Long before Rose came to that conclusion, his SCLC hired Touchton, who was president of the local NAACP four times, and gave her the title of investigator. Touchton, who is white, reviewed case files and conducted interviews with students and medical personnel and law enforcement to look for evidence of murder and a cover-up. She says she could find none.
She was secretary of the Valdosta NAACP at the time of the incident and originally was assigned by the state NAACP to aid the Johnsons and their attorney in investigating the case.
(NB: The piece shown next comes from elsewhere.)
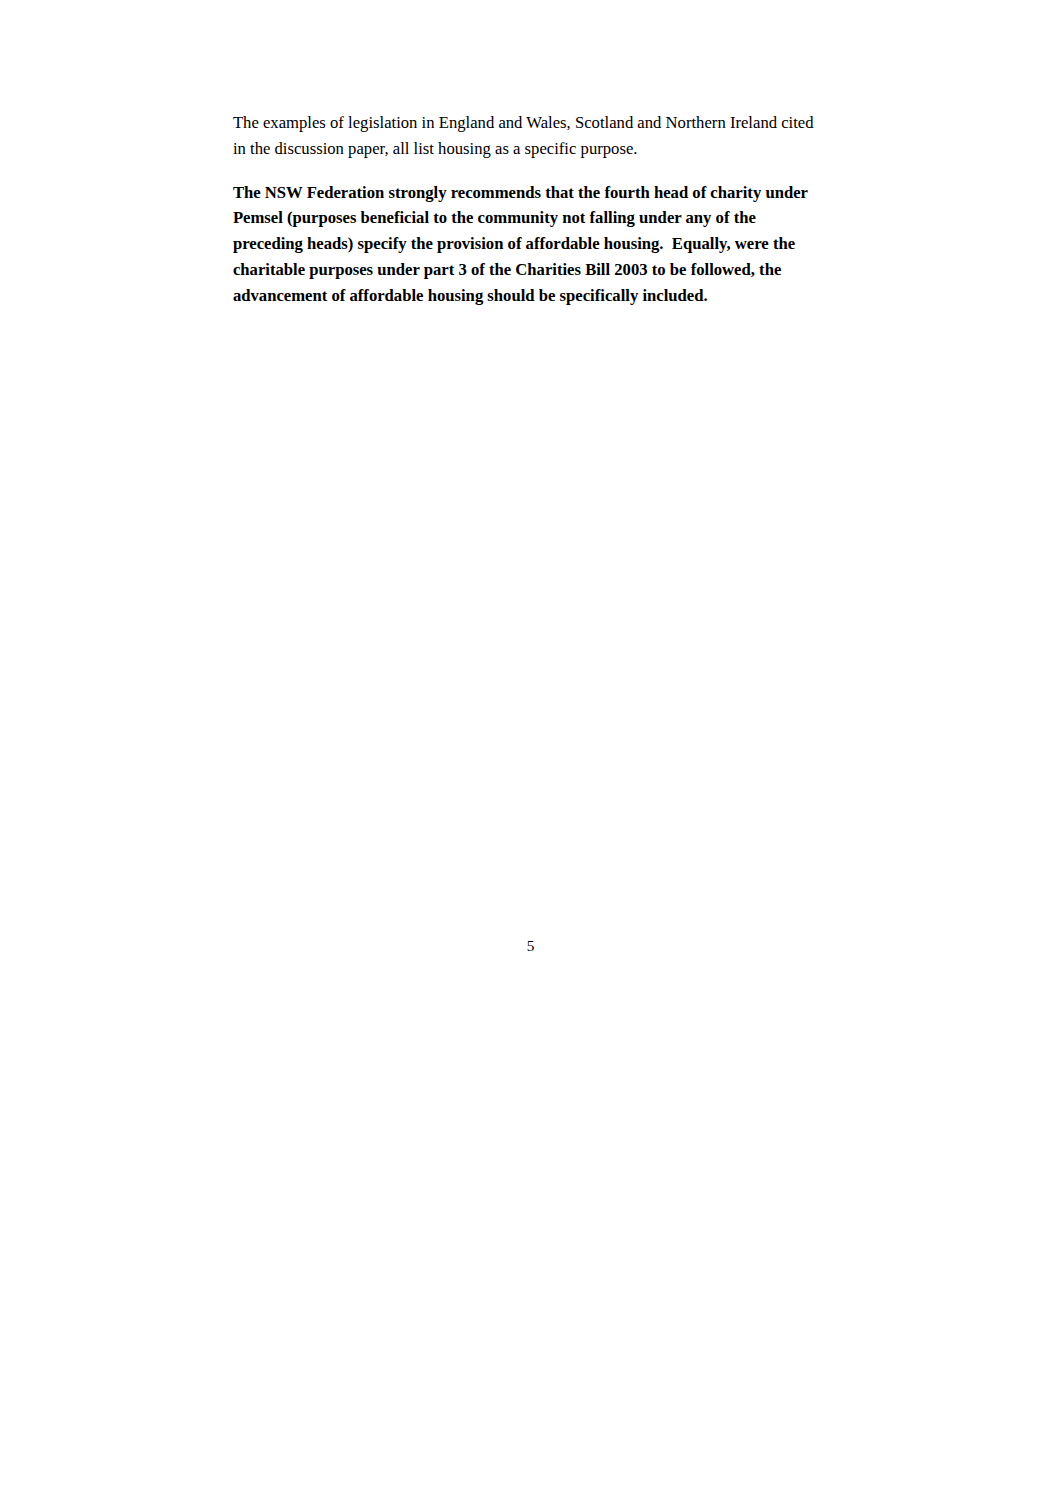The examples of legislation in England and Wales, Scotland and Northern Ireland cited in the discussion paper, all list housing as a specific purpose.
The NSW Federation strongly recommends that the fourth head of charity under Pemsel (purposes beneficial to the community not falling under any of the preceding heads) specify the provision of affordable housing. Equally, were the charitable purposes under part 3 of the Charities Bill 2003 to be followed, the advancement of affordable housing should be specifically included.
5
Touchton says the state NAACP would not budge in its belief that Johnson was murdered despite evidence the death was an accident. She resigned from the local NAACP.
Acrimony has spilled onto the Internet and social media. Rose says the Bell family sold its home and moved to a gated community. They filed a lawsuit seeking $5 million in damages against Ebony magazine, which published a report that the Bells were guilty of murder — the story used pseudonyms “Chris and Clark Martin” for the Bell brothers.
McPherson, whose Valdosta teams have won multiple state championships, says Bell is among the best to play for him. “I have players who have gone on to Division I and play in the NFL, and Brian is right there with the others as far as talent,” McPherson says. “This is a great player with nowhere to go.”
Johnson’s death did not create a racial division on his team, McPherson says. “The kids didn’t talk about it,” he says.
Johnson played football as a freshman at Lowndes in 2011. He was a safety. He didn’t play in 2012 as a sophomore but came to McPherson after that season and said he wanted to play again.
“The week he died was the week he was going to start weight training and get back into it,” McPherson says. “I wanted him back in the program. He was a great kid; he really was.”